E prosegue: “Per noi è stato un vero dramma che questi due ragazzi si siano persi. Né nella famiglia di mia madre né in quella di mio padre erano accaduti fatti criminali di tale portata. Tanto è vero che all’inizio della carcerazione i miei genitori non volevano andarli a trovare perché ritenevano che avessero rovinato la nostra famiglia macchiandosi di reati così gravi. Fu allora che feci io un passo avanti per avvicinarmi ai miei fratelli e capire la loro situazione detentiva. Ora Orazio è vita, speranza: dopo tutto quello che abbiamo passato vedere Orazio e il suo coraggio di parlare pubblicamente del suo percorso, degli errori commessi in gioventù mi da ancora più forza e per questo lo sostengo perché c’è un uomo nuovo”.

Sergio D’Elia: “Oggi Orazio ha 51 anni e davanti il fine pena mai, che sta scontando nel carcere milanese di Opera. Se tornasse nella sua città, Gela, Orazio potrebbe essere una risorsa, un esempio un valore proprio perché lui ha vissuto da ragazzo quell’esperienza negativa del male. La sua conversione dalla violenza alla nonviolenza potrebbe prevenire il male commesso da altri. Per suggellare il cambiamento Orazio ha deciso di iscriversi al Partito Radicale”.

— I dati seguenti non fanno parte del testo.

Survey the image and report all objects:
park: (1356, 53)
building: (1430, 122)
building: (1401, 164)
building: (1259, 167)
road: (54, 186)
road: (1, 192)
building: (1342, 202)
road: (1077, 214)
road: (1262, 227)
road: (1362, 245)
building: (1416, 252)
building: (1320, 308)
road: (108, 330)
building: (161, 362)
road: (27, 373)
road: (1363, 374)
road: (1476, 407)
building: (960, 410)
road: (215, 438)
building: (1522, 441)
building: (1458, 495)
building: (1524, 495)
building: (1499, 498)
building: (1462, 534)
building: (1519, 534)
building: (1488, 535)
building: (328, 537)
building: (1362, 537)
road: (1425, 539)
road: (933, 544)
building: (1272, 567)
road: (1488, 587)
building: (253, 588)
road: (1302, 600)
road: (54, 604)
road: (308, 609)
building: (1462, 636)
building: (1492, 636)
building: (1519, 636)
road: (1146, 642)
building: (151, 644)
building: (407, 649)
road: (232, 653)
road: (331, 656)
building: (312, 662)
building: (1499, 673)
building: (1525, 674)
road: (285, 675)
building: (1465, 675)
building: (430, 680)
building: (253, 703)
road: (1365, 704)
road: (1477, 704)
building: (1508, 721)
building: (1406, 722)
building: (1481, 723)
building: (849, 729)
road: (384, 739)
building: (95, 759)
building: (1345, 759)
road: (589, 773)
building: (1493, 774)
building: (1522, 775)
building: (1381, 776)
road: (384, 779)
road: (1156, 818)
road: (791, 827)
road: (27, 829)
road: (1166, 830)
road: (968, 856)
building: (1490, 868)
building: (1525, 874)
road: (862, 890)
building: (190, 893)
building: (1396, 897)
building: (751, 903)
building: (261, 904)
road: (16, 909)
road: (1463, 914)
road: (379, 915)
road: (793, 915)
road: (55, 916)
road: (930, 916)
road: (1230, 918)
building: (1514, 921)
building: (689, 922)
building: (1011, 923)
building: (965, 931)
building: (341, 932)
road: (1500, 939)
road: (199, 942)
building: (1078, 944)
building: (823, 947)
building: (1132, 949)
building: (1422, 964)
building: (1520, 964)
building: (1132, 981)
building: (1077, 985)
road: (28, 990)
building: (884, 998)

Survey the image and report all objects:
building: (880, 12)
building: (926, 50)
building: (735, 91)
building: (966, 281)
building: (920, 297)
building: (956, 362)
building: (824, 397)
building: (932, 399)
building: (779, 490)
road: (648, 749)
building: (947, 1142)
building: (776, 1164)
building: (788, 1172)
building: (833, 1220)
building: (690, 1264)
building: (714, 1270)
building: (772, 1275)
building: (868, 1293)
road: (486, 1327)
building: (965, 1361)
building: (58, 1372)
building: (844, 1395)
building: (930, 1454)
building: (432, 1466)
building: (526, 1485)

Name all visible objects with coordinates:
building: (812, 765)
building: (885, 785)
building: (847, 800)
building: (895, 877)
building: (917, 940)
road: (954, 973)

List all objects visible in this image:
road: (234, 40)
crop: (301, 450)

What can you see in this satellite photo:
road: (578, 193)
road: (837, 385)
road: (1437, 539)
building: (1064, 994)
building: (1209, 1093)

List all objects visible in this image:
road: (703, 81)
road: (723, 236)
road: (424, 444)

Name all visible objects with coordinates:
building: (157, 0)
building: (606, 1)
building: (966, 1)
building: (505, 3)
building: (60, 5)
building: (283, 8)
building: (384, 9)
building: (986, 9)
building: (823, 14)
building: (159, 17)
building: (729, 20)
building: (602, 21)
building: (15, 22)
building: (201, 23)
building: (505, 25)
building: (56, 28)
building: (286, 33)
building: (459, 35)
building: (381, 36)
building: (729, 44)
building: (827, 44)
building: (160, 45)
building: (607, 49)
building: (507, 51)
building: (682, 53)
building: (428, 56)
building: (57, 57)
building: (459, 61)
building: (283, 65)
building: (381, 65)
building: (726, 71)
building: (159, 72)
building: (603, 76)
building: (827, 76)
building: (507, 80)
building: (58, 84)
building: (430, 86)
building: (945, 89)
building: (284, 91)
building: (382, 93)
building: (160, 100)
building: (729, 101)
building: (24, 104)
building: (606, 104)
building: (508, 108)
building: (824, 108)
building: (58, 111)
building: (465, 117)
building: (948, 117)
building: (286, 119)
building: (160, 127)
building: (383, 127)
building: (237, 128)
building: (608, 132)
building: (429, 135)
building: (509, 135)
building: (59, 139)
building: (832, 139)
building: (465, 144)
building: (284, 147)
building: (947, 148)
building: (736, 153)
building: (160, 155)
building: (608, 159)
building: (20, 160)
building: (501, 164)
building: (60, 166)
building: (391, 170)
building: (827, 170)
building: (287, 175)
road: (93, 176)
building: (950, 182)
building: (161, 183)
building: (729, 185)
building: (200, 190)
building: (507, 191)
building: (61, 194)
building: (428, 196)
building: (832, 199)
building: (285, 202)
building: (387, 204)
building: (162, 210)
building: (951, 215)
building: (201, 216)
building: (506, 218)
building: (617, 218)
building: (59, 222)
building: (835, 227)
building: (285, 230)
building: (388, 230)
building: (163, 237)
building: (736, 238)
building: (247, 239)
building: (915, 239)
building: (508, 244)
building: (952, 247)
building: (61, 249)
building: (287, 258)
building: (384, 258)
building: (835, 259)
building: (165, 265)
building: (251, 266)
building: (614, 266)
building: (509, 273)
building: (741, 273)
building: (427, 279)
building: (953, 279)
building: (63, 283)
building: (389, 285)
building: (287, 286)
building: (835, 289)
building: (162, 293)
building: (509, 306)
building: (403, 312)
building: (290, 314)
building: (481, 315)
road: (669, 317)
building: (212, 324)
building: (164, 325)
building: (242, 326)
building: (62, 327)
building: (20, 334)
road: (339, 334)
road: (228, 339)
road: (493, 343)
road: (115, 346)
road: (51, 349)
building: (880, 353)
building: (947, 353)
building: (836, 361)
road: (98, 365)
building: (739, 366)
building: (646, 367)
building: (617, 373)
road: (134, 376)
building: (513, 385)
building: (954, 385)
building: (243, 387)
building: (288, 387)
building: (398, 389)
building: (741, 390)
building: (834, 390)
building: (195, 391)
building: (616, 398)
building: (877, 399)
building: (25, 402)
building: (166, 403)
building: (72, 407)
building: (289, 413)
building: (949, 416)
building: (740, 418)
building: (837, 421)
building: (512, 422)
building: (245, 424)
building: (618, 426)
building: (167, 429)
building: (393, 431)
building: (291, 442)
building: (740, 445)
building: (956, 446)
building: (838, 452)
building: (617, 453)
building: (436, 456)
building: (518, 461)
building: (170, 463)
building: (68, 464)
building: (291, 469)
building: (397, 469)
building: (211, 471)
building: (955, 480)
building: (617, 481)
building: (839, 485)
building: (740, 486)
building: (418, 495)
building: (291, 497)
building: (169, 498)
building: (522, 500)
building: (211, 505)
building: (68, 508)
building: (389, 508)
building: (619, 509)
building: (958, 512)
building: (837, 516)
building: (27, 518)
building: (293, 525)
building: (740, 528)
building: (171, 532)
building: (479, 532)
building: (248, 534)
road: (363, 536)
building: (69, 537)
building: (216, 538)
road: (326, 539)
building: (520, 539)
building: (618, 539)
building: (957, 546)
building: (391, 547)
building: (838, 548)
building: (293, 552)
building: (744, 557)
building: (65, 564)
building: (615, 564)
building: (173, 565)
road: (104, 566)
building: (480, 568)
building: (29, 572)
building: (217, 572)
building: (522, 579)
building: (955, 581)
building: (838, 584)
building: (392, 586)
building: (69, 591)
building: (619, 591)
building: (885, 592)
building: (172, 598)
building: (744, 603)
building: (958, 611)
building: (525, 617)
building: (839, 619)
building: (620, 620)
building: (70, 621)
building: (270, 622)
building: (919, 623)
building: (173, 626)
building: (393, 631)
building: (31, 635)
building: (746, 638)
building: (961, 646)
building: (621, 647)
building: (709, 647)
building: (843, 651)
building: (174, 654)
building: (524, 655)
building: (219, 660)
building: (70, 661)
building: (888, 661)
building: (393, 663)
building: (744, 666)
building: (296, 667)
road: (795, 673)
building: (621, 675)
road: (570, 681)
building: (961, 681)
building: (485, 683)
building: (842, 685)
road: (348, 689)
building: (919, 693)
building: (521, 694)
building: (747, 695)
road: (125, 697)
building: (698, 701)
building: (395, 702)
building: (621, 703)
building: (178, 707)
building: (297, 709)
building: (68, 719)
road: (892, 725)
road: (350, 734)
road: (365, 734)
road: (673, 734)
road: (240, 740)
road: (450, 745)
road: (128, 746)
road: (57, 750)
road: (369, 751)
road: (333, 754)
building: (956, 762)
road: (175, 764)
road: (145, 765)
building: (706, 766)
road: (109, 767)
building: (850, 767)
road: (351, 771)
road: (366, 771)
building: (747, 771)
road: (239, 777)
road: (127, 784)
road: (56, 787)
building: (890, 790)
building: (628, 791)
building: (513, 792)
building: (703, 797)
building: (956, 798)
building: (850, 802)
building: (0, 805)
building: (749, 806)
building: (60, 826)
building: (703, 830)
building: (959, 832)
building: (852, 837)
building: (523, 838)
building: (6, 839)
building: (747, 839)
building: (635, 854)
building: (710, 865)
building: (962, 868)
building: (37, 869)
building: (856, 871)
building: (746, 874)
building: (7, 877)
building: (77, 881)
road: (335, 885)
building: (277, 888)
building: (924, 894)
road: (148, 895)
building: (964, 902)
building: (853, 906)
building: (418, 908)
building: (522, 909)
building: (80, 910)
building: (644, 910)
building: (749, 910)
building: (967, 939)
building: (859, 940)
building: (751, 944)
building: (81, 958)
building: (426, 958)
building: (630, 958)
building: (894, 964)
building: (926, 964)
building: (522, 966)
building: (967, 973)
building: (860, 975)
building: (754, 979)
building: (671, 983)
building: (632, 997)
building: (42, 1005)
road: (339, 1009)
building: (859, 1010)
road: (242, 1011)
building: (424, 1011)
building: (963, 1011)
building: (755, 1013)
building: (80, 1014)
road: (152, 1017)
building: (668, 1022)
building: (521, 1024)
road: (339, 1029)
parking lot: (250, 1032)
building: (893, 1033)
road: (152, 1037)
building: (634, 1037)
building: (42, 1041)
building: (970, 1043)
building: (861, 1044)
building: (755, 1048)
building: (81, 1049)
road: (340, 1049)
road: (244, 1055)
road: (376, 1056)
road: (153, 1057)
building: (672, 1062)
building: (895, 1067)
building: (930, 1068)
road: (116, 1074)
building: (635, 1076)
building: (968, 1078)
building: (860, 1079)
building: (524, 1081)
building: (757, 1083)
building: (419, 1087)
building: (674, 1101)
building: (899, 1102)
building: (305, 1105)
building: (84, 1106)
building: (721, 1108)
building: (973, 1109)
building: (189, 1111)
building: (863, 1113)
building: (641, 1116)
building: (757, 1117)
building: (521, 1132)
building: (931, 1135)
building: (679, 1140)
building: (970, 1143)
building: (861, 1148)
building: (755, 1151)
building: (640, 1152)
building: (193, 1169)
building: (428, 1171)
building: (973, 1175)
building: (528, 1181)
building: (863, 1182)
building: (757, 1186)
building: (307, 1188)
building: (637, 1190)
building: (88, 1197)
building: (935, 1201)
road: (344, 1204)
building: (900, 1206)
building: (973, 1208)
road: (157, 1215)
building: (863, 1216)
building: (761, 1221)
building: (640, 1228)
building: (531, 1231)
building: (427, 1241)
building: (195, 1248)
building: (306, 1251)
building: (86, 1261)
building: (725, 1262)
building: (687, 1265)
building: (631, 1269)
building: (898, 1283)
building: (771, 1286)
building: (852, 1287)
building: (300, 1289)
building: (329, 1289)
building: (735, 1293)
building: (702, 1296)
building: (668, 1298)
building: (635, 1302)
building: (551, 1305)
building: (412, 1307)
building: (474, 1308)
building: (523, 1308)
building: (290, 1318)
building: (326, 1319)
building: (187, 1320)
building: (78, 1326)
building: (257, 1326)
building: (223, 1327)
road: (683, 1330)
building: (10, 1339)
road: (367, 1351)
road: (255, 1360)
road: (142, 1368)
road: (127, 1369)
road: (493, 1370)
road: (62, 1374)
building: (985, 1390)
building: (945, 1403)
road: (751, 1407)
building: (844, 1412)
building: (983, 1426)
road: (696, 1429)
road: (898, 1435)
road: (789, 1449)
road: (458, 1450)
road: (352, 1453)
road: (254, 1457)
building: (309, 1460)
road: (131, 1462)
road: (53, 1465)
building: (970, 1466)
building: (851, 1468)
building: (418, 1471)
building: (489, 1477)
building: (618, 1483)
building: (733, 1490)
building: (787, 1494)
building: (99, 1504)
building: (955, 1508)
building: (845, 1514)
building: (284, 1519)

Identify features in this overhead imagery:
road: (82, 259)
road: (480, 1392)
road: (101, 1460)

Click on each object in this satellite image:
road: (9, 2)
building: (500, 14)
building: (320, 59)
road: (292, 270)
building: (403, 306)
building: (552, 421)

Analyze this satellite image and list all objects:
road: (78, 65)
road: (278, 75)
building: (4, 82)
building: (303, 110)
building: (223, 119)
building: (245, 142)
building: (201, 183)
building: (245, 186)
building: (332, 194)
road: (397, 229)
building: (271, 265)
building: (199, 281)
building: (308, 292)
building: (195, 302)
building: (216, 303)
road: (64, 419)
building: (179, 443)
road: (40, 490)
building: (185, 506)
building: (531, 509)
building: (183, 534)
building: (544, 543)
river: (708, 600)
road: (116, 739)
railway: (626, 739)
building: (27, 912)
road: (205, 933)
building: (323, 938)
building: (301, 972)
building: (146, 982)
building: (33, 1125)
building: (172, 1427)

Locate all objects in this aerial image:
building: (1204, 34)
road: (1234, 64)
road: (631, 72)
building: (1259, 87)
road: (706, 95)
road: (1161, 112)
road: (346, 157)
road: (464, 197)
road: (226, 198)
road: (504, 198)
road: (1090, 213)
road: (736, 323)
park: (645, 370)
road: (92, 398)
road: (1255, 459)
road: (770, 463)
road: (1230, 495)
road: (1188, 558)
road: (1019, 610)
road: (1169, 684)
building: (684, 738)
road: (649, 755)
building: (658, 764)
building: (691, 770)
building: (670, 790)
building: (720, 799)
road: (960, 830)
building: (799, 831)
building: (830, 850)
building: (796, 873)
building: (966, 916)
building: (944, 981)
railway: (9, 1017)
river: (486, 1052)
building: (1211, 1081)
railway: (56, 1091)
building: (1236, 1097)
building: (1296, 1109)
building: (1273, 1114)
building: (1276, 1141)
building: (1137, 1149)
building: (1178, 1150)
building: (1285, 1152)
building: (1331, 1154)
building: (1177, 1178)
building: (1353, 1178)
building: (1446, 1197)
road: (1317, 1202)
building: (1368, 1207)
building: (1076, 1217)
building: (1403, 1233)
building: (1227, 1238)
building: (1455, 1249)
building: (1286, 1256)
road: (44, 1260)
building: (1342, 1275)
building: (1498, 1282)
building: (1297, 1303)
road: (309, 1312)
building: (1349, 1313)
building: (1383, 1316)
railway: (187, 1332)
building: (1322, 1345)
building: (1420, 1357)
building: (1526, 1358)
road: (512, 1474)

Conclude Luisa Paolello: “Orazio potrebbe dare tanto alla comunità di Gela perché l’esperienza vissuta servirebbe a dire ai giovani che intraprendono una brutta strada che non ha senso percorrerla per bruciare la propria vita, quella della propria famiglia e quella degli altri. Così Orazio in parte potrebbe risarcire per i danni causati alla società”.